## [Task brief]
Excluding images, repeat the data exactly as given.

## [Information shown]
================================

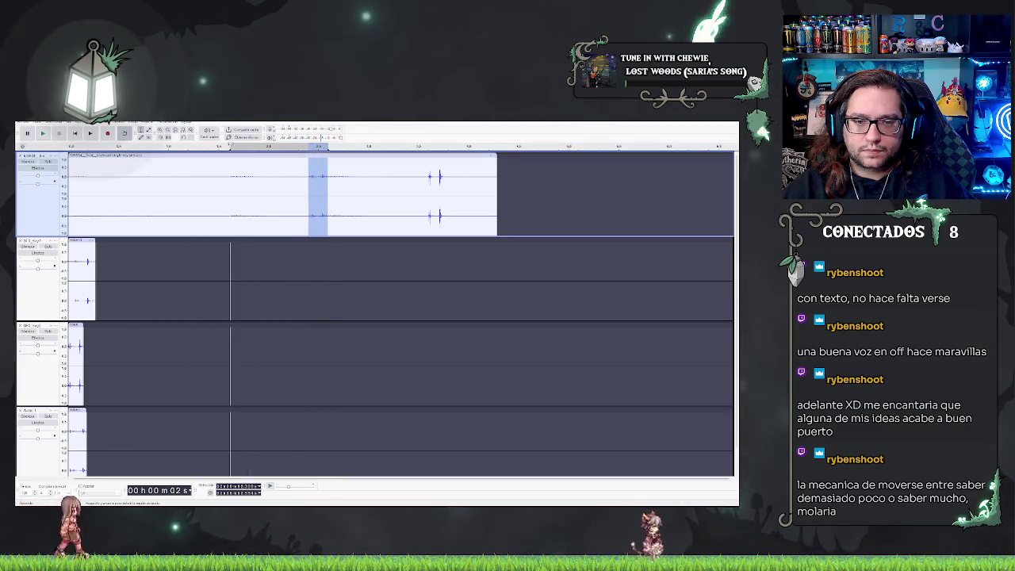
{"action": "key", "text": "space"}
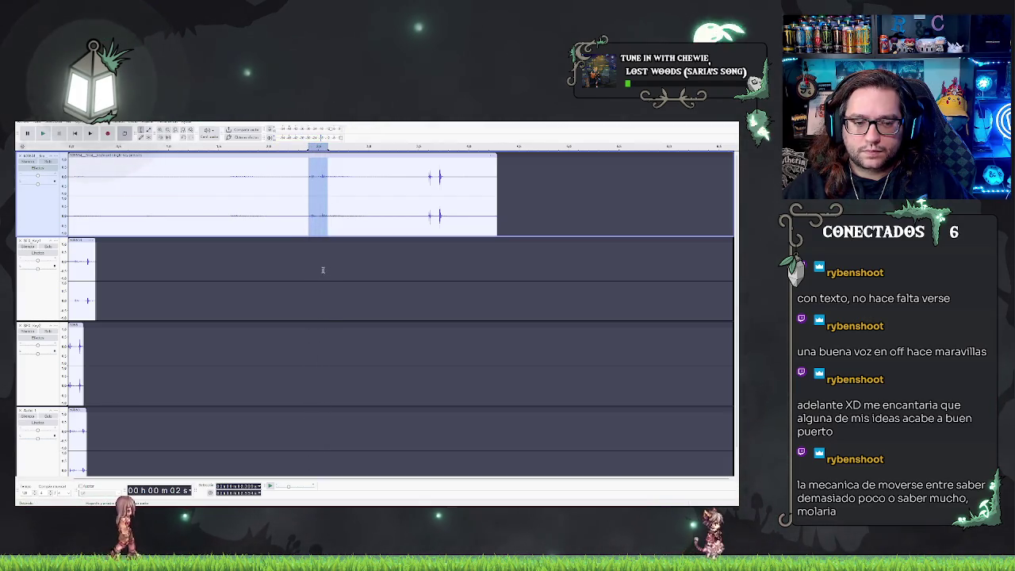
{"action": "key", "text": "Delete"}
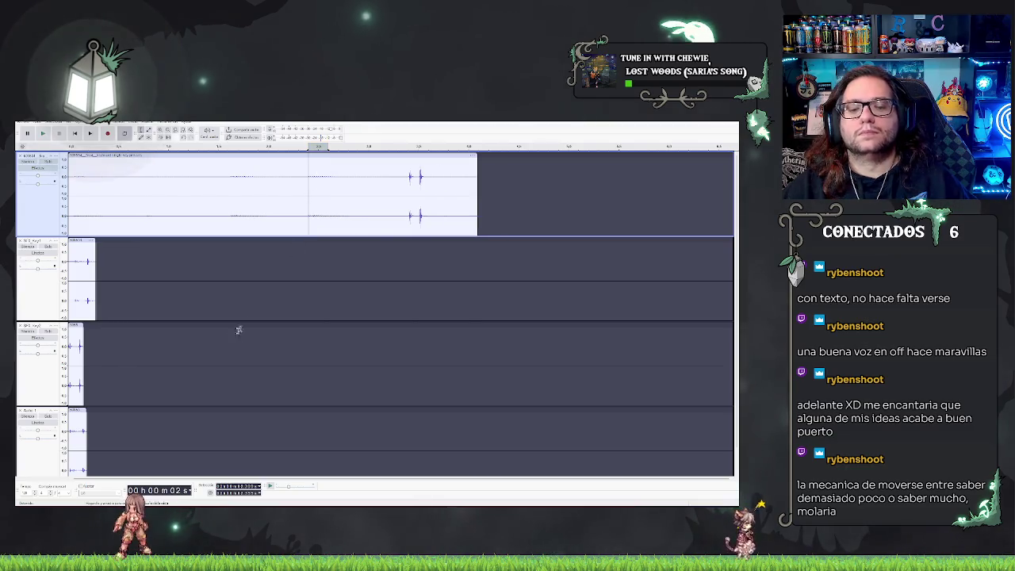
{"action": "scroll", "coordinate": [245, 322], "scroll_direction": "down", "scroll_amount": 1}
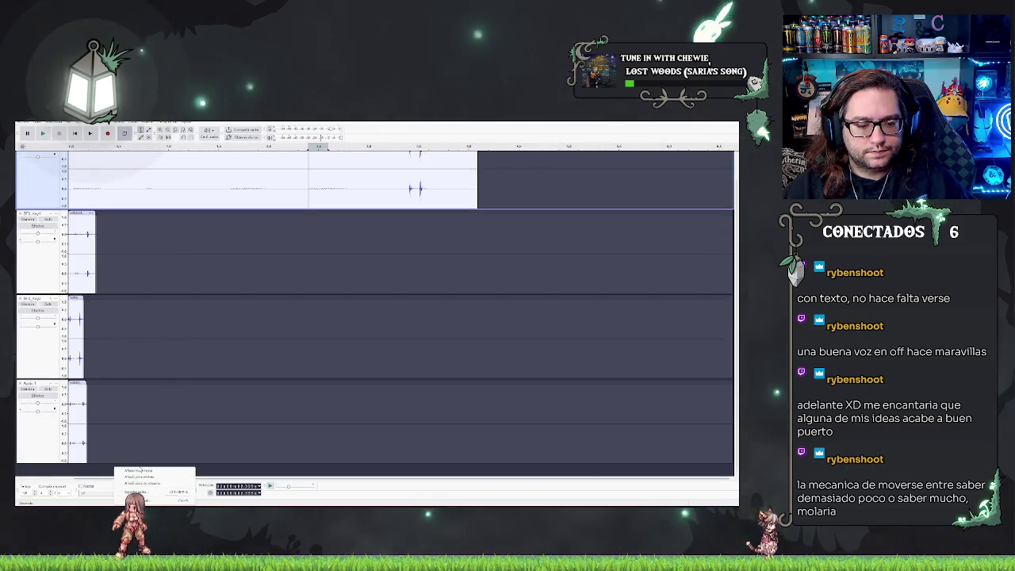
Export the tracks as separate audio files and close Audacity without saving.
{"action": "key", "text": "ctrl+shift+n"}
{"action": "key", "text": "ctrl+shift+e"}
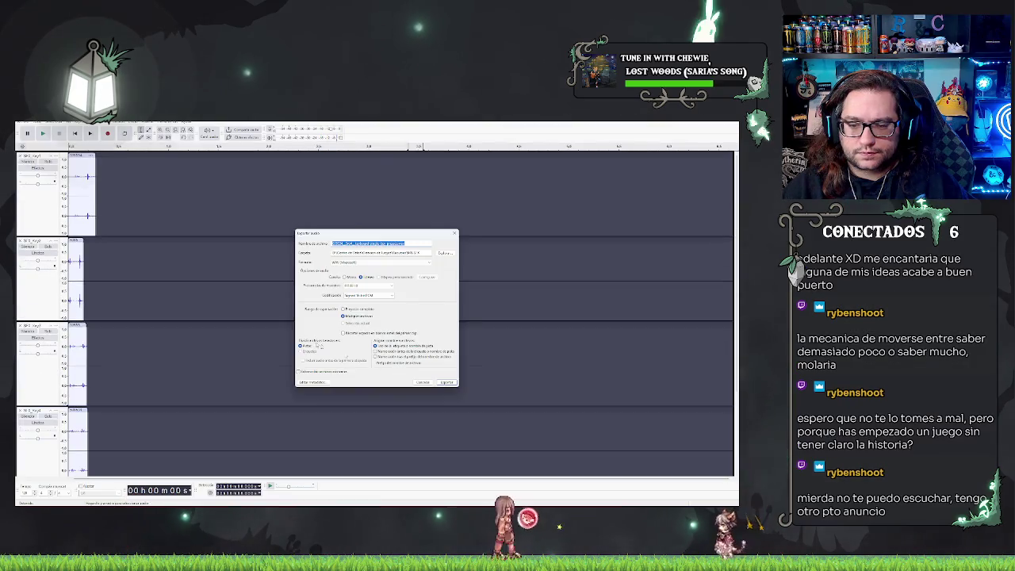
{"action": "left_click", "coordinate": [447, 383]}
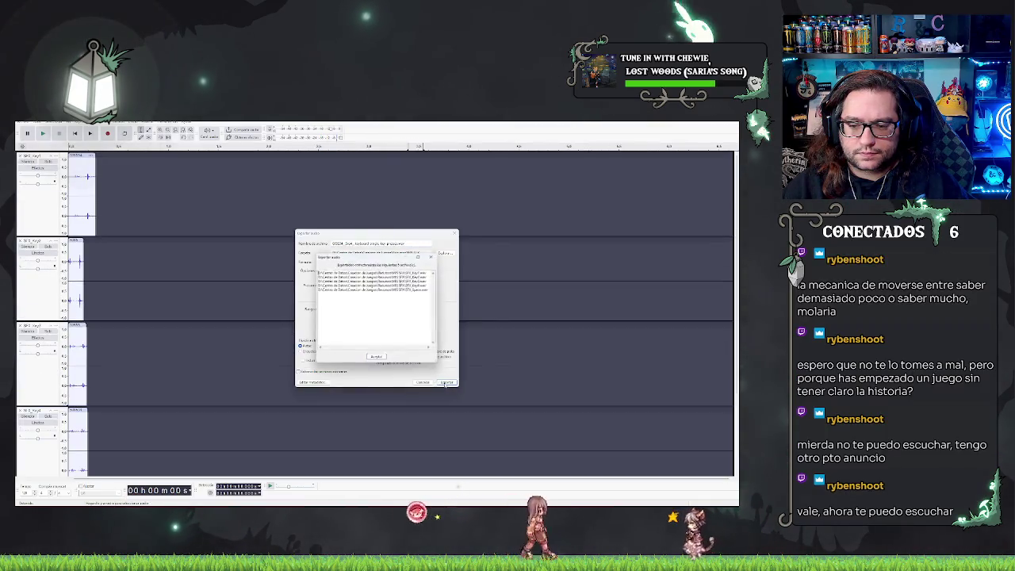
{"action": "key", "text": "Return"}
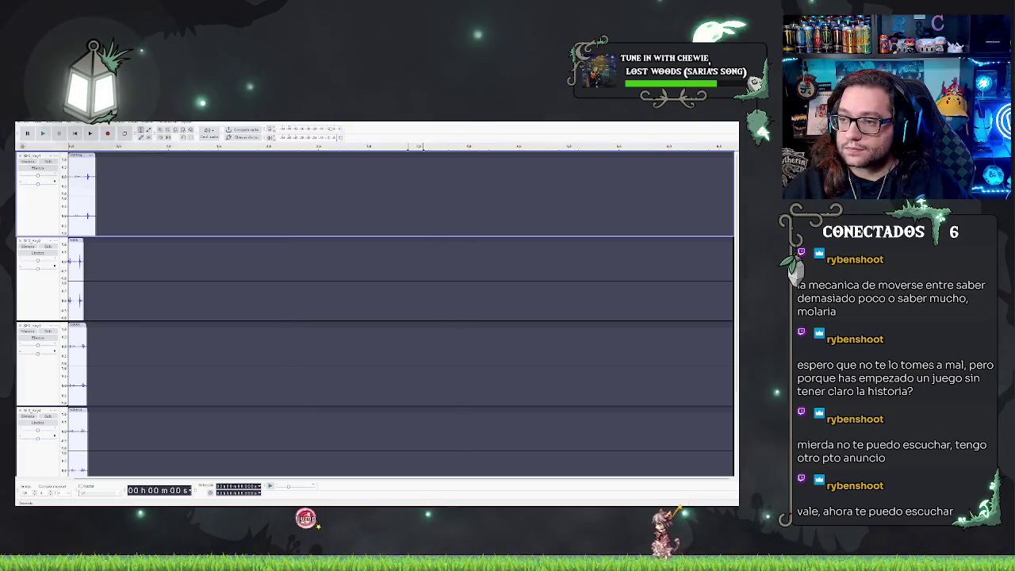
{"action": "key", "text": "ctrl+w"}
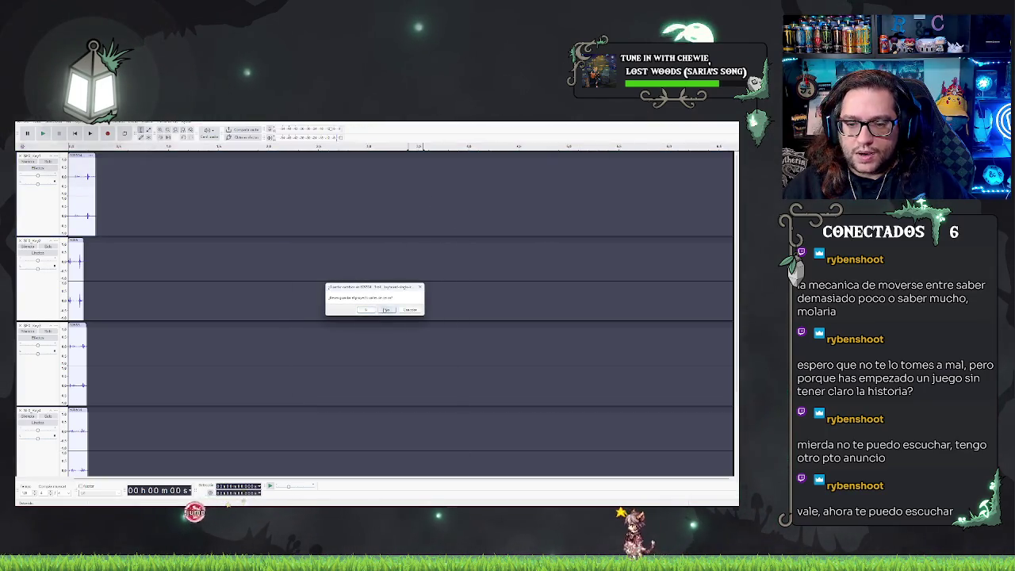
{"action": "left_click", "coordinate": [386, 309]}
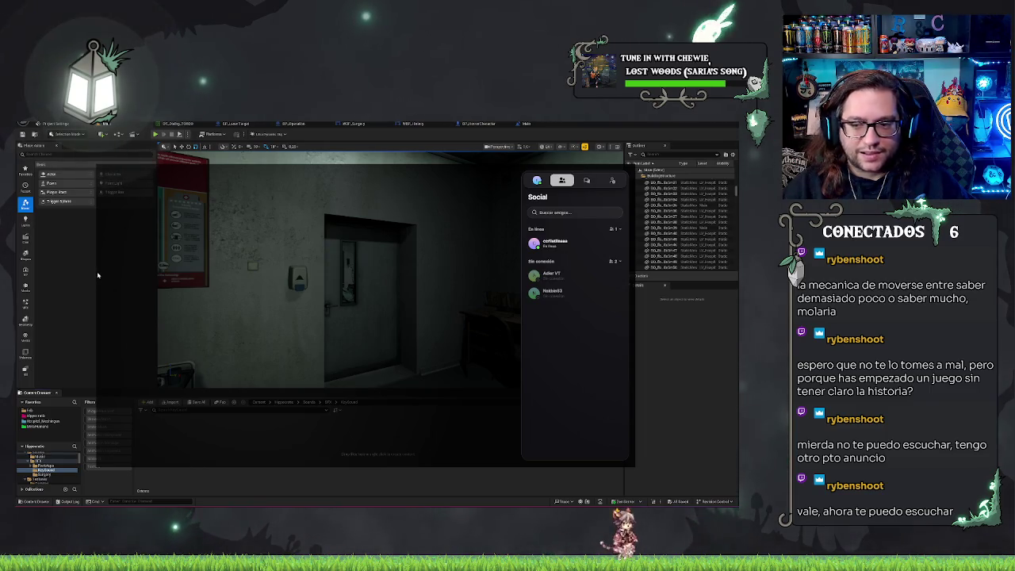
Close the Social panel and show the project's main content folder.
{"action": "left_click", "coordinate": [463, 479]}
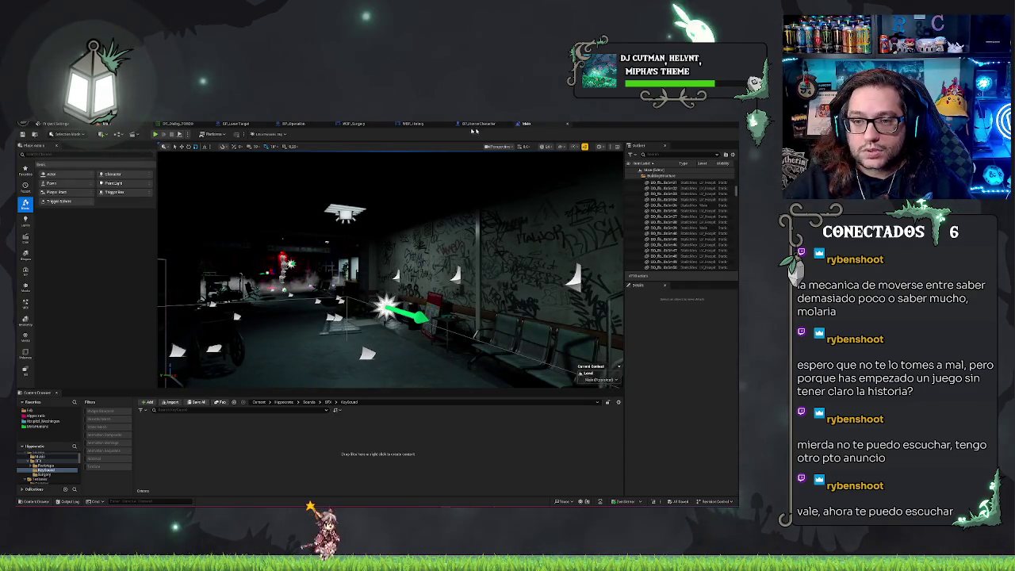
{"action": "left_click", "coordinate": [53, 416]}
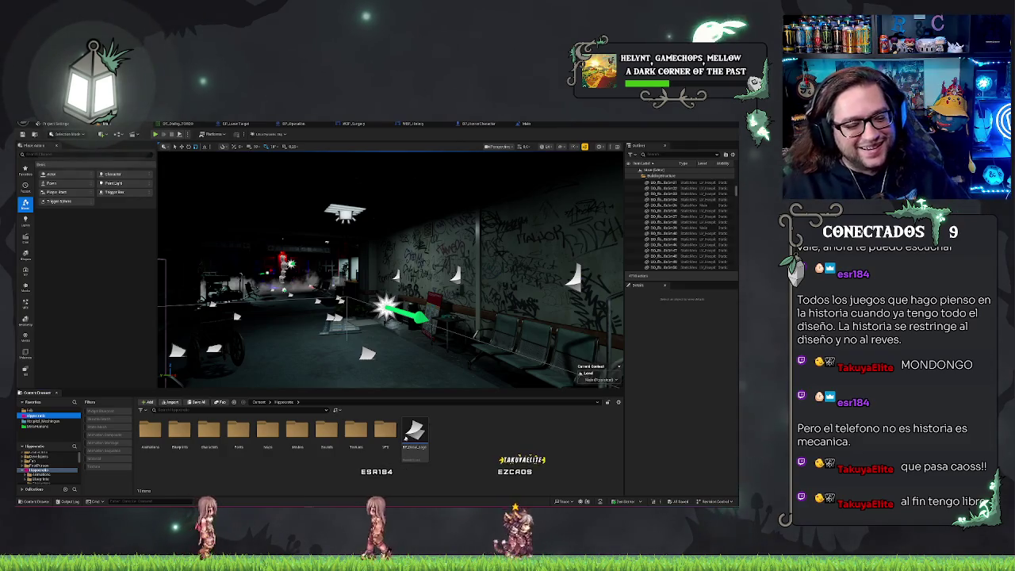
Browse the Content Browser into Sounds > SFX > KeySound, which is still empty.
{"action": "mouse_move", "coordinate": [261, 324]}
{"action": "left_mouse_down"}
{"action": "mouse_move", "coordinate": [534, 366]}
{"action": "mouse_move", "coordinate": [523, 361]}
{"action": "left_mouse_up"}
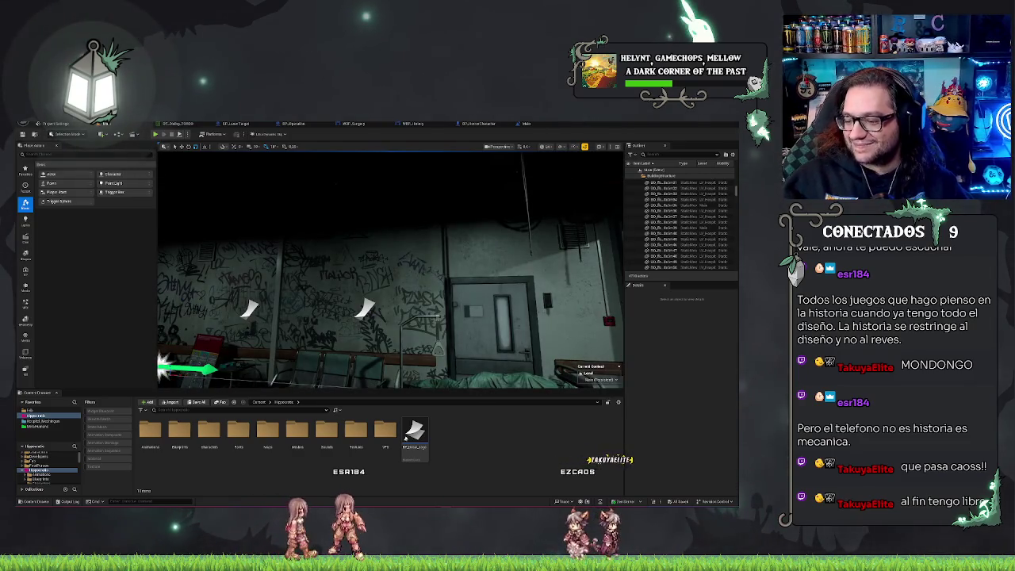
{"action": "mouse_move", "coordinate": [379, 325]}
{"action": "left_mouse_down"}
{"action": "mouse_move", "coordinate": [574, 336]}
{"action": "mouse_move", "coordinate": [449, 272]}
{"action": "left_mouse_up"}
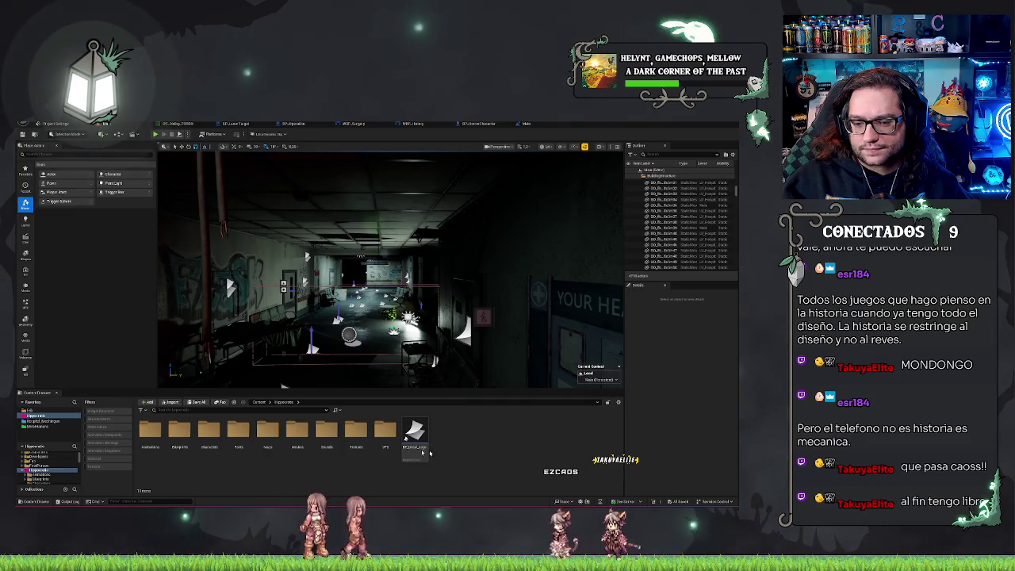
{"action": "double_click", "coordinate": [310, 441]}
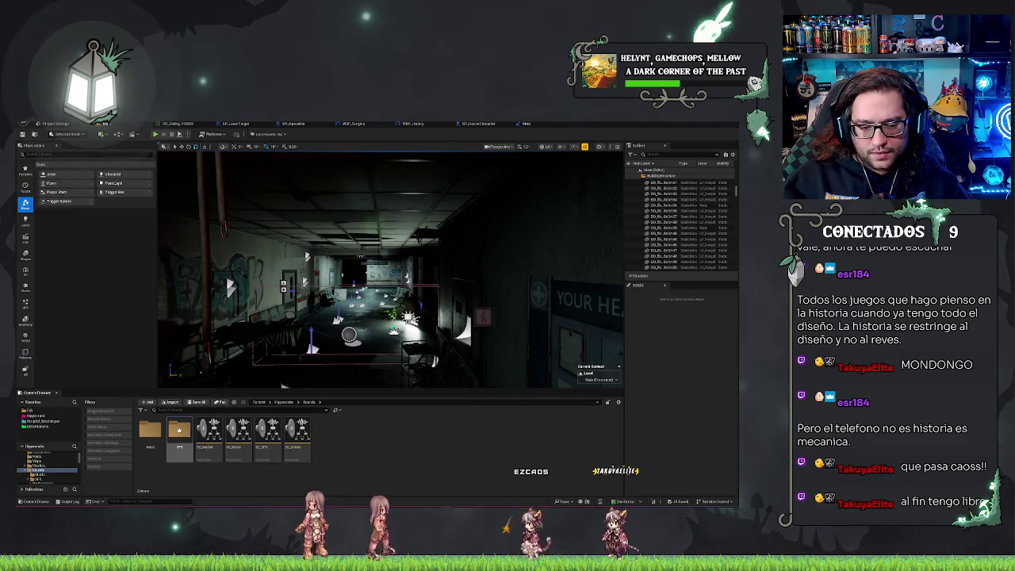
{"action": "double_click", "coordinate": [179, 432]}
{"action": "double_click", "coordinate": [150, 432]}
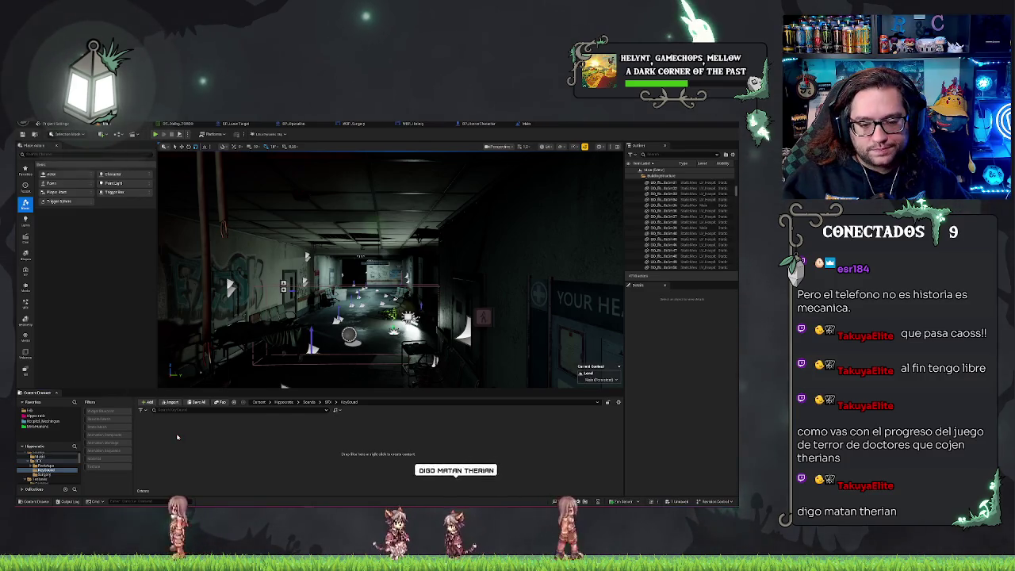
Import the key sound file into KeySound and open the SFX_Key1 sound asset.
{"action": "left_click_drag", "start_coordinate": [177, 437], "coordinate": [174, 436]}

================================

## [Expected answer]
{"action": "key", "text": "space"}
{"action": "key", "text": "Delete"}
{"action": "scroll", "coordinate": [245, 322], "scroll_direction": "down", "scroll_amount": 1}
Export the tracks as separate audio files and close Audacity without saving.
{"action": "key", "text": "ctrl+shift+n"}
{"action": "key", "text": "ctrl+shift+e"}
{"action": "left_click", "coordinate": [447, 383]}
{"action": "key", "text": "Return"}
{"action": "key", "text": "ctrl+w"}
{"action": "left_click", "coordinate": [386, 309]}
Close the Social panel and show the project's main content folder.
{"action": "left_click", "coordinate": [463, 479]}
{"action": "left_click", "coordinate": [53, 416]}
Browse the Content Browser into Sounds > SFX > KeySound, which is still empty.
{"action": "mouse_move", "coordinate": [261, 324]}
{"action": "left_mouse_down"}
{"action": "mouse_move", "coordinate": [534, 366]}
{"action": "mouse_move", "coordinate": [523, 361]}
{"action": "left_mouse_up"}
{"action": "mouse_move", "coordinate": [379, 325]}
{"action": "left_mouse_down"}
{"action": "mouse_move", "coordinate": [574, 336]}
{"action": "mouse_move", "coordinate": [449, 272]}
{"action": "left_mouse_up"}
{"action": "double_click", "coordinate": [310, 441]}
{"action": "double_click", "coordinate": [179, 432]}
{"action": "double_click", "coordinate": [150, 432]}
Import the key sound file into KeySound and open the SFX_Key1 sound asset.
{"action": "left_click_drag", "start_coordinate": [177, 437], "coordinate": [174, 436]}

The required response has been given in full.